I returned to my hometown this summer to visit my sole remaining aunt, as I did not want to be shouting the gospel into a comatose ear on sudden notice. She had a photo (also salvaged from a graven-image-disdaining mother) and I became immediately obsessed. There was my great-grandmother, austere and flanked by nine grandchildren; I spotted my father, well-scrubbed in a Sunday shirt, tie, sweater, and Mona Lisa smile. The others are all poker-faced boys (except beaming Rita, whom I heard smiled all her life), which was the fashion of the day, along with the Wallace and Gromit floral wallpaper.

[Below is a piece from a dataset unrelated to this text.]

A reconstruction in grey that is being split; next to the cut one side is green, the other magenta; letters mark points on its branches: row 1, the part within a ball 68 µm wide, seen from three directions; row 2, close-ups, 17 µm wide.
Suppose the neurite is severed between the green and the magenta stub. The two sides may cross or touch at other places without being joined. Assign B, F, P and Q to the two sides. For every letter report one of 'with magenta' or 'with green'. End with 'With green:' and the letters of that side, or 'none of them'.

Napoleon in the upper left-hand corner will die in WWII. Just in front of him, Raymond will survive 23 bombing raids over Germany only to be felled by polio at home in 1953. Bob will wreck his family with philandering. There they stand, not knowing what’s coming, not yet having made bad choices, or perhaps in the course of forming them even as the shutter clicks. One wants to issue individual warnings: Don’t be stiff-necked. Don’t lust for money. Mind your own cistern.
If we are on a bad course, we may turn from it and get right with God before we even finish reading this.
There is something called “breaking the fourth wall,” where the play comes alive and starts talking to the audience. I heard the voices, the water lapping. It was summer. I was at the cement raft my grandfather built in the middle of the pond, cousins diving off the edges and Aunt Simone calling from the shore for lunchtime.
The impulse to return is a seductive siren: The Purple Rose of Cairo (Woody Allen), “The Sixteen-Millimeter Shrine” and “A Stop at Willoughby” (Rod Serling). At first one is excited to go back. In Serling’s “Walking Distance” (1959), tired business executive Martin Sloan pulls into a service station near his old hometown, walks to it, and finds it is 1934. He heads to the park carousel to tell a little boy named Sloan to enjoy his childhood while it lasts, but the encounter scares the boy. His own father, a man his age, entreats him to go back where he belongs.
Martin walks back to the car and to 1959, and the episode ends with this voice-over: “Martin Sloan, age 36, vice president in charge of media. Successful in most things but not in the one effort that all men try at some time in their lives—trying to go home again. …” We could have told him so in our saner moments. For somewhere it is written, “Say not, ‘Why were the former days better than these?’ For it is not from wisdom that you ask this” (Ecclesiastes 7:10).
What is wise to say then? Only this: “Today, if you hear his voice, do not harden your hearts as in the rebellion” (Hebrews 3:7-8). And this: “It is appointed for man to die once, and after that comes judgment” (Hebrews 9:27). As for the dead, “their love and their hate and their envy have already perished, and forever they have no more share in what is done under the sun” (Ecclesiastes 9:6)
But you and I are not dead, but alive! Here, among the living, is the land of choice, sweet choice, thrilling choice. Here is the only place of actualization. If we are on a bad course, we may turn from it and get right with God before we even finish reading this column of print. Ebenezer, waking from time travel, found it so, and he rejoiced: “Yes! And the bedpost was his own. The bed was his own, the room was his own. Best and happiest of all, the Time before him was his own, to make amends in” (Charles Dickens, A Christmas Carol).